Adia Benton: Race, Risk and the Humanitarian Politics of Life
Fri, February 24, 2012 • 12:00 PM • JES A230
"Race, Risk and the Humanitarian Politics of Life"
A talk by Dr. Adia Benton, Visiting Assistant Professor, Department of Anthropology, Oberlin College.
While social science critiques of humanitarianism regularly highlight inequalities embedded in the humanitarian encounter, these critiques tend to be leveled in terms of culture, nationality, and economic development status - often excluding the role of race in the constitution of humanitarian narratives and in humanitarian practice. In this paper, Dr. Benton describes two events occurring forty years and thousands of miles apart and the story they tell about the role of race in the humanitarian encounter. She argues that race is implicated in and central to humanitarian practice and ideology, suggesting that the differential valuing of life upon which humanitarianism rests is given expression in racialized considerations of whose lives are to be risked, saved, and narrated (Fassin 2003). Drawing upon findings from fieldwork in Sierra Leone, Dr. Benton addresses what these stories about humanitarianism fail to tell us about the lives that may be shaped by the humanitarian encounter, but not determined by it.

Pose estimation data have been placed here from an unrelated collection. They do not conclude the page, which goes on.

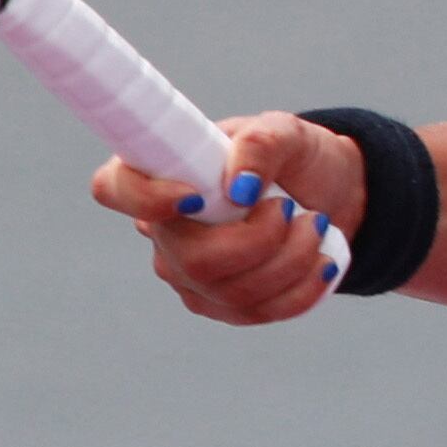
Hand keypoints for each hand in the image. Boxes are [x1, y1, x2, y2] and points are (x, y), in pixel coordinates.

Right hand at [90, 111, 368, 326]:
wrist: (332, 195)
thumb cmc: (296, 158)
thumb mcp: (287, 133)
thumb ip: (261, 144)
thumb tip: (239, 188)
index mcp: (162, 172)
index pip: (114, 188)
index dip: (143, 198)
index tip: (196, 194)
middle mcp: (164, 230)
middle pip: (191, 261)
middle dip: (259, 241)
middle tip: (291, 210)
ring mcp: (189, 274)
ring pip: (231, 292)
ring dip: (292, 260)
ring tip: (316, 225)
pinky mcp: (223, 304)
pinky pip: (258, 313)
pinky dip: (303, 288)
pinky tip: (321, 261)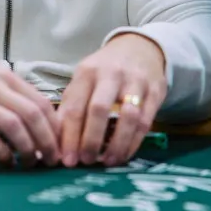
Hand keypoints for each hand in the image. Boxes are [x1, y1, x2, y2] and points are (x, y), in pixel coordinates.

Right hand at [0, 63, 60, 166]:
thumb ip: (13, 99)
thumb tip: (43, 128)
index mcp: (4, 77)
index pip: (41, 102)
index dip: (56, 128)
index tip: (60, 146)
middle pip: (32, 115)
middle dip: (47, 141)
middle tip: (51, 160)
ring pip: (14, 126)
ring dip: (27, 149)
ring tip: (29, 163)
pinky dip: (2, 154)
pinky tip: (5, 161)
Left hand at [58, 33, 165, 167]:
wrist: (139, 48)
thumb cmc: (104, 71)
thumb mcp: (83, 80)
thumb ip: (71, 106)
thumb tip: (55, 142)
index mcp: (87, 72)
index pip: (76, 106)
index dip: (70, 136)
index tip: (66, 160)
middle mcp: (111, 74)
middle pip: (99, 109)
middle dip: (91, 139)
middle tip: (86, 161)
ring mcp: (135, 82)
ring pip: (128, 116)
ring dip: (117, 143)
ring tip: (108, 162)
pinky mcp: (155, 91)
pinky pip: (146, 120)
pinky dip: (134, 141)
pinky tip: (124, 154)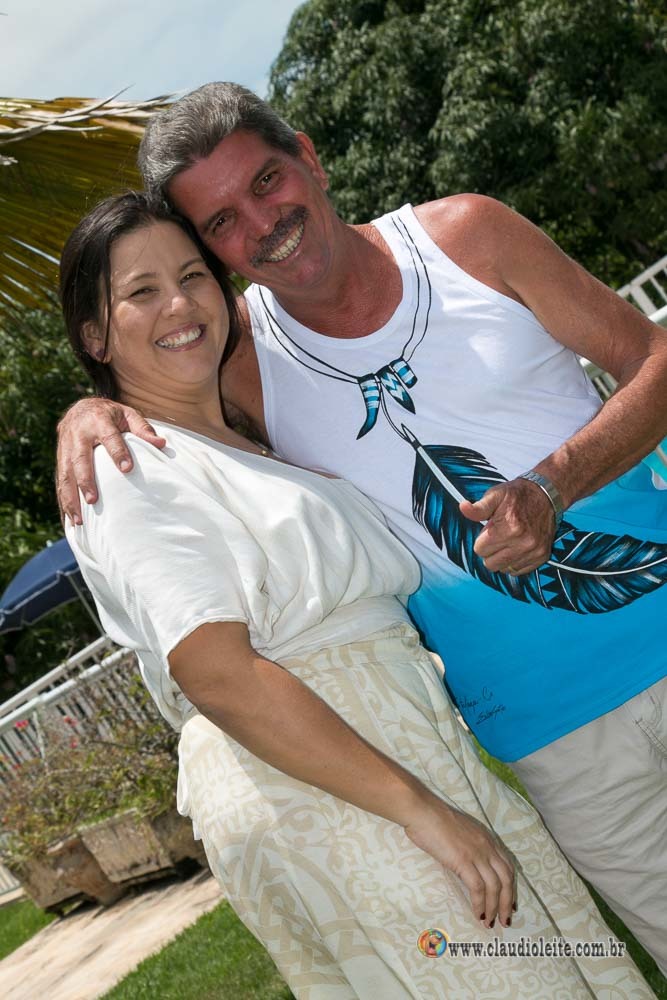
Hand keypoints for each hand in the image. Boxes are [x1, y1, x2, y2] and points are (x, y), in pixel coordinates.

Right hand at [56, 398, 165, 523]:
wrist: (81, 407)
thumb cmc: (111, 414)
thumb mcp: (128, 415)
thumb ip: (143, 429)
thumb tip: (161, 445)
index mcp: (98, 420)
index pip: (109, 437)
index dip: (118, 452)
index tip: (127, 469)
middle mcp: (78, 433)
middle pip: (80, 459)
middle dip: (85, 481)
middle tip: (93, 500)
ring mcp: (66, 446)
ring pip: (65, 473)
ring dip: (70, 497)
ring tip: (78, 519)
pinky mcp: (60, 458)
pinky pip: (60, 480)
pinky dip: (63, 500)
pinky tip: (69, 517)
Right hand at [405, 798, 515, 927]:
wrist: (422, 811)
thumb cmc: (433, 819)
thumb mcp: (460, 831)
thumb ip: (468, 846)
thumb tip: (466, 864)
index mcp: (486, 839)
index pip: (507, 866)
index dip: (511, 887)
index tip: (510, 904)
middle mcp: (486, 846)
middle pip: (506, 879)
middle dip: (507, 902)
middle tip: (505, 920)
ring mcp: (476, 854)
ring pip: (495, 886)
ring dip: (494, 907)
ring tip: (490, 922)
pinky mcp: (463, 861)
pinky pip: (477, 888)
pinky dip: (480, 904)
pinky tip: (477, 914)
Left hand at [459, 479, 555, 574]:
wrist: (546, 495)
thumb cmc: (516, 496)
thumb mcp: (495, 495)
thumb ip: (479, 507)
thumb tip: (463, 507)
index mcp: (509, 527)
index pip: (480, 550)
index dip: (481, 540)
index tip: (489, 530)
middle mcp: (523, 542)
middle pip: (490, 563)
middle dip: (490, 551)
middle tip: (498, 537)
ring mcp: (534, 551)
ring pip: (504, 569)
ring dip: (502, 558)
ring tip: (508, 541)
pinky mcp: (542, 556)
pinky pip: (519, 571)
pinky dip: (514, 562)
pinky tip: (517, 548)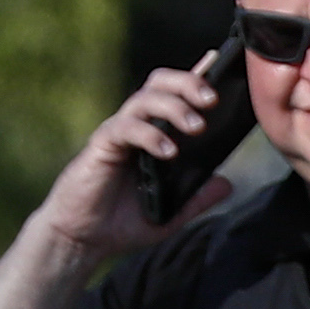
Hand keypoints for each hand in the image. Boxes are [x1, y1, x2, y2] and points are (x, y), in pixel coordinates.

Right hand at [36, 58, 240, 262]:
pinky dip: (149, 135)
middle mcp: (136, 126)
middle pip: (159, 84)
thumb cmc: (121, 223)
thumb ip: (198, 197)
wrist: (82, 240)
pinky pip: (125, 128)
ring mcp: (117, 133)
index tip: (223, 68)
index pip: (175, 95)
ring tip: (197, 127)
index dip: (196, 77)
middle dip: (188, 82)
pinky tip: (168, 151)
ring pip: (144, 99)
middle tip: (212, 99)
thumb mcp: (171, 214)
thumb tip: (227, 183)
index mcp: (153, 134)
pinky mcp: (101, 146)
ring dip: (173, 107)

Dr. Benton is a medical anthropologist who examines the cultural politics of global health and humanitarianism and their relationship to moral and lived experience. A public health consultant since 2000, she has taught courses on global health and medical anthropology and conducted research, monitoring and evaluation activities in several countries. Her most recent ethnographic fieldwork took place in Sierra Leone, where she studied the convergence of HIV exceptionalist policies, post-conflict development, and health-inflected identities.
Sponsored by the African & African Diaspora Studies Department.